* **Extracted data**
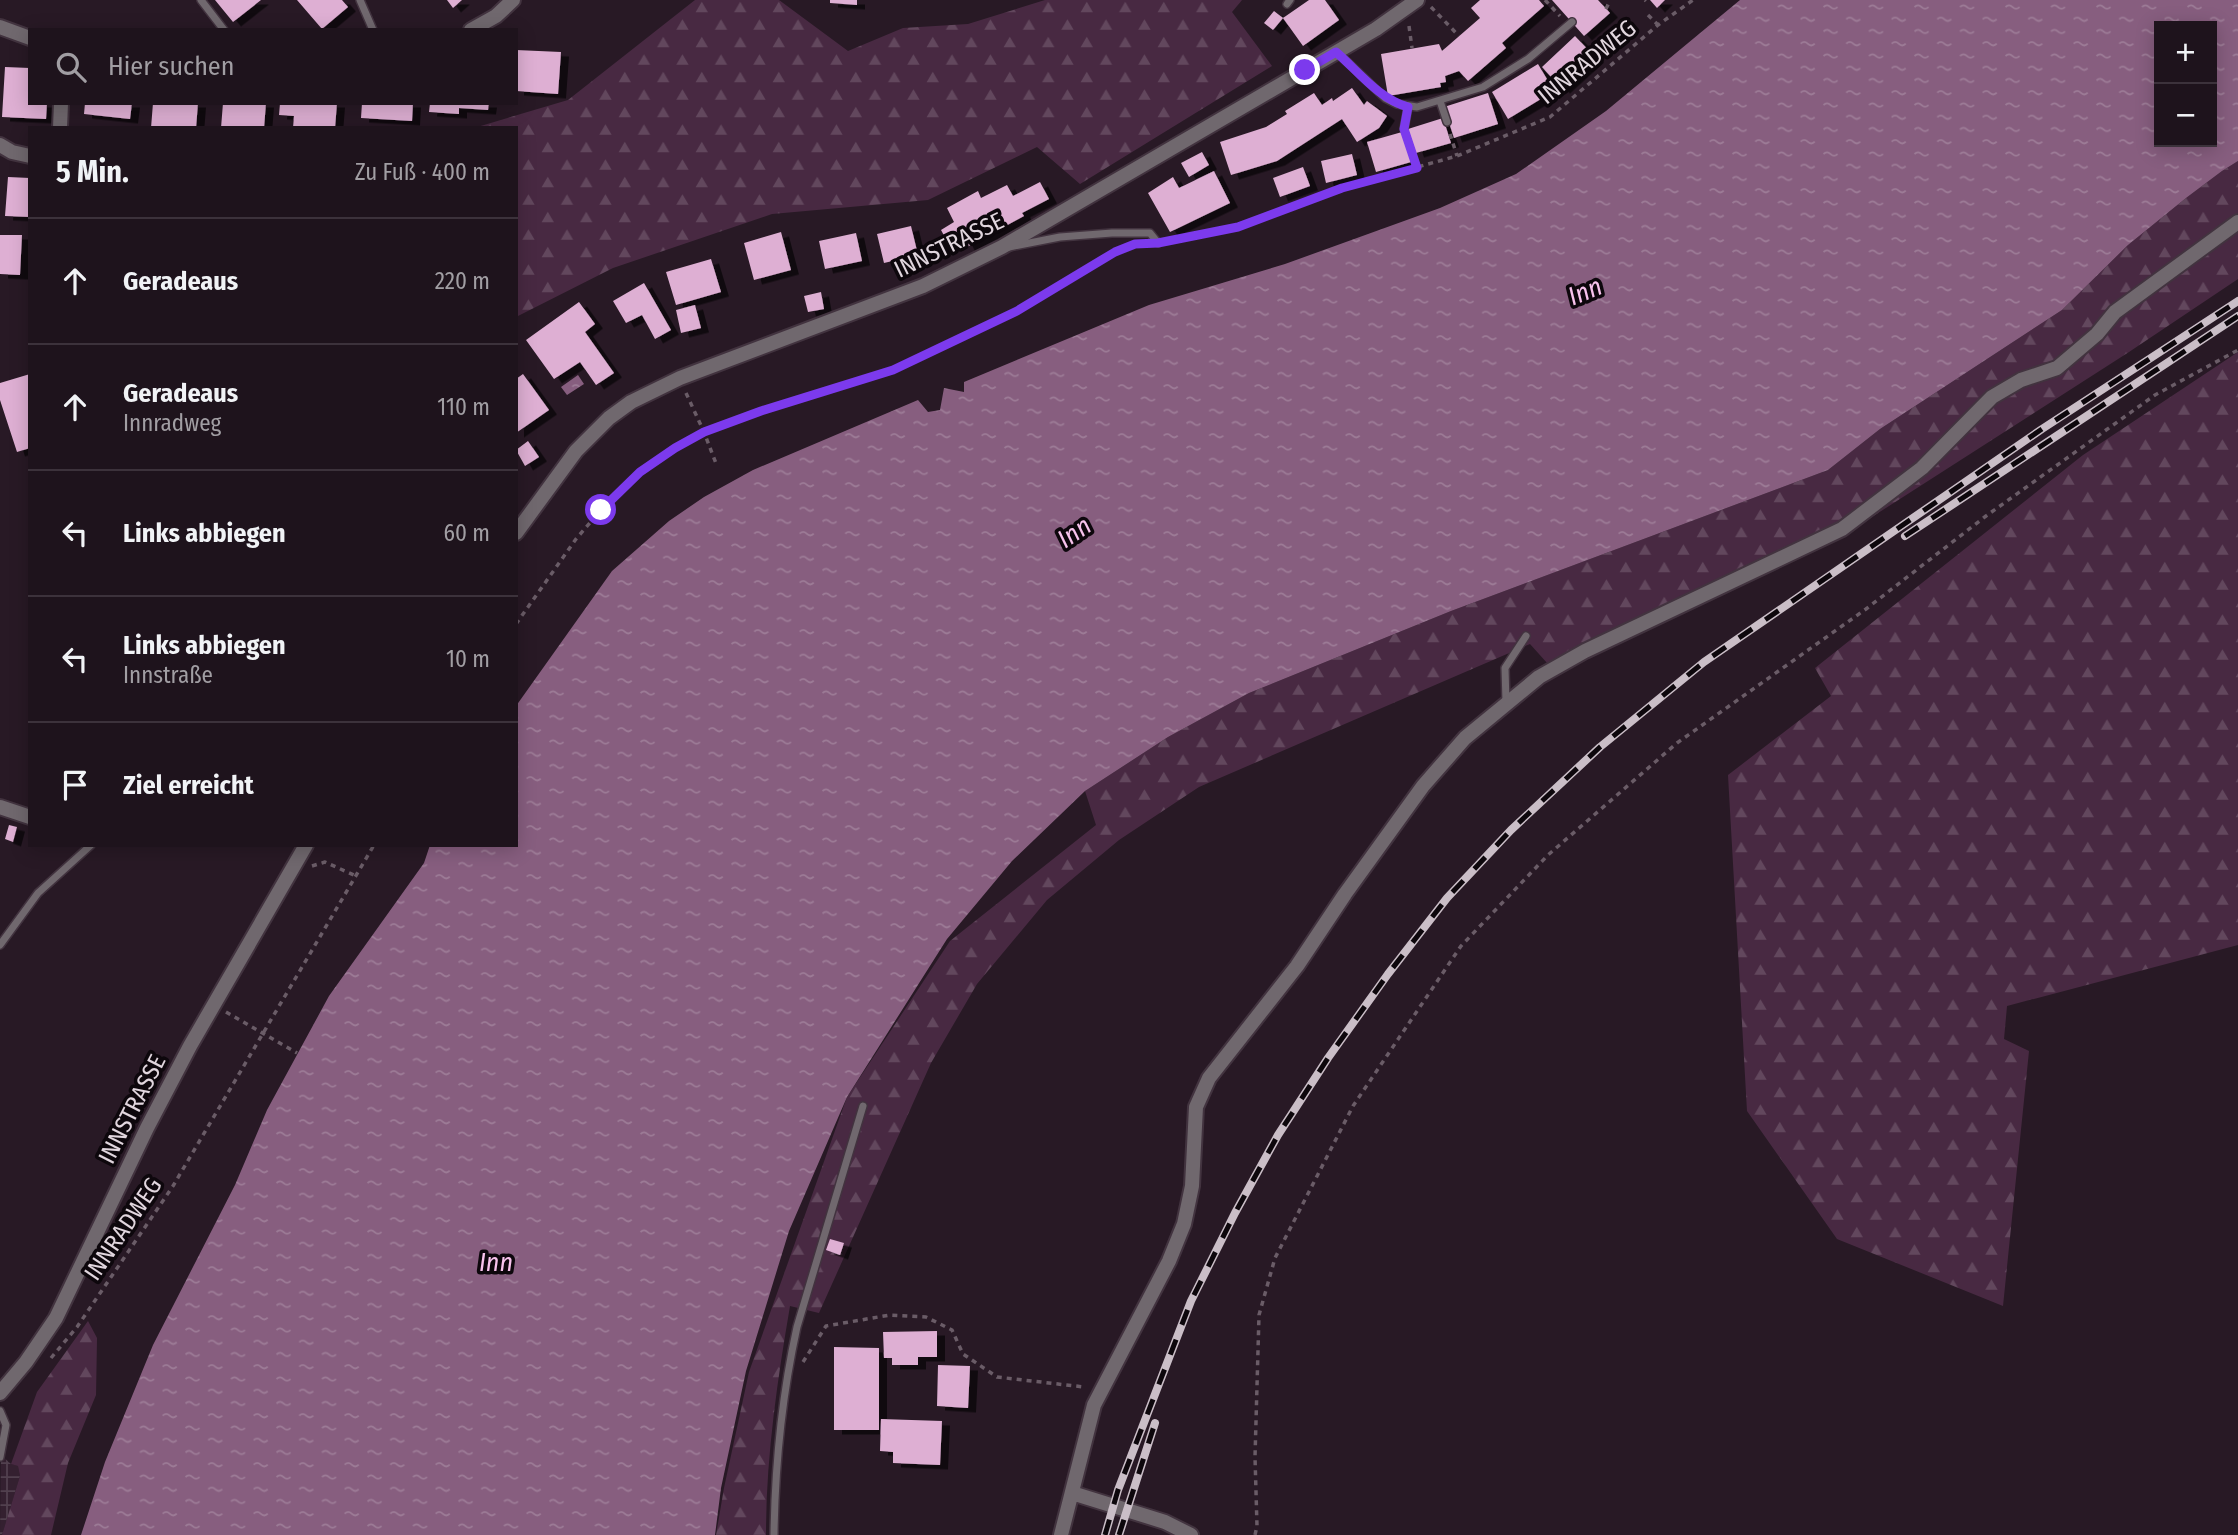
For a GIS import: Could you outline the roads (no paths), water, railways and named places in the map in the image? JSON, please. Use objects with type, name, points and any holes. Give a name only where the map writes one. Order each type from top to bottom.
[{"type":"street","points":[[475,28],[496,16],[513,0]]},
{"type":"street","name":"INNSTRASSE","points":[[518,530],[576,451],[608,418],[631,402],[680,378],[923,286],[1002,247],[1336,52],[1412,4]]},
{"type":"street","points":[[0,27],[28,37]]},
{"type":"street","points":[[60,126],[61,105]]},
{"type":"street","points":[[0,145],[12,152],[28,156]]},
{"type":"street","points":[[1061,1535],[1094,1405],[1163,1272],[1184,1224],[1192,1186],[1196,1107],[1209,1078],[1297,966],[1423,786],[1465,738],[1539,677],[1585,652],[1842,530],[1922,468],[1992,397],[2021,380],[2057,368],[2097,334],[2115,312],[2238,222]]},
{"type":"street","points":[[0,807],[28,816]]},
{"type":"street","name":"INNSTRASSE","points":[[0,1393],[26,1362],[56,1318],[147,1128],[305,847]]},
{"type":"street","points":[[1072,1493],[1165,1522],[1191,1535]]},
{"type":"lane","points":[[201,0],[222,28]]},
{"type":"lane","points":[[360,0],[372,28]]},
{"type":"lane","points":[[1336,52],[1385,97],[1396,104],[1417,107],[1483,87],[1528,59],[1570,24]]},
{"type":"lane","points":[[1440,101],[1447,122]]},
{"type":"lane","points":[[1404,129],[1408,107]]},
{"type":"lane","points":[[1002,247],[1060,237],[1112,233],[1150,233],[1158,243]]},
{"type":"lane","points":[[1507,703],[1505,668],[1526,636]]},
{"type":"lane","points":[[0,945],[38,893],[89,847]]},
{"type":"lane","points":[[774,1535],[775,1465],[797,1327],[863,1106]]},
{"type":"lane","points":[[0,1411],[6,1425],[0,1457]]},
{"type":"water","name":"Inn","points":[[1740,0],[2238,0],[2238,161],[2186,198],[2128,245],[2062,310],[1880,429],[1828,470],[1451,611],[1249,693],[1168,737],[1085,791],[1012,861],[947,939],[847,1097],[789,1231],[746,1371],[721,1488],[715,1535],[81,1535],[105,1462],[153,1345],[235,1185],[267,1110],[329,996],[424,863],[429,847],[518,847],[518,703],[612,571],[669,521],[704,497],[753,470],[918,400],[928,412],[940,410],[944,388],[964,392],[964,382],[1149,305],[1285,264],[1440,208],[1516,174],[1606,111]]},
{"type":"water","points":[[578,375],[584,384],[567,395],[561,387]]},
{"type":"railway","points":[[1105,1535],[1118,1490],[1191,1301],[1235,1213],[1278,1135],[1328,1058],[1447,898],[1511,830],[1600,747],[1704,662],[2042,429],[2238,301]]},
{"type":"railway","points":[[1905,536],[2238,316]]},
{"type":"railway","points":[[1119,1535],[1155,1423]]}]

* **What to work on**
Task for the records above: copy every line in which the word "INNSTRASSE" occurs.

* **Output**
{"type":"street","name":"INNSTRASSE","points":[[518,530],[576,451],[608,418],[631,402],[680,378],[923,286],[1002,247],[1336,52],[1412,4]]},
{"type":"street","name":"INNSTRASSE","points":[[0,1393],[26,1362],[56,1318],[147,1128],[305,847]]},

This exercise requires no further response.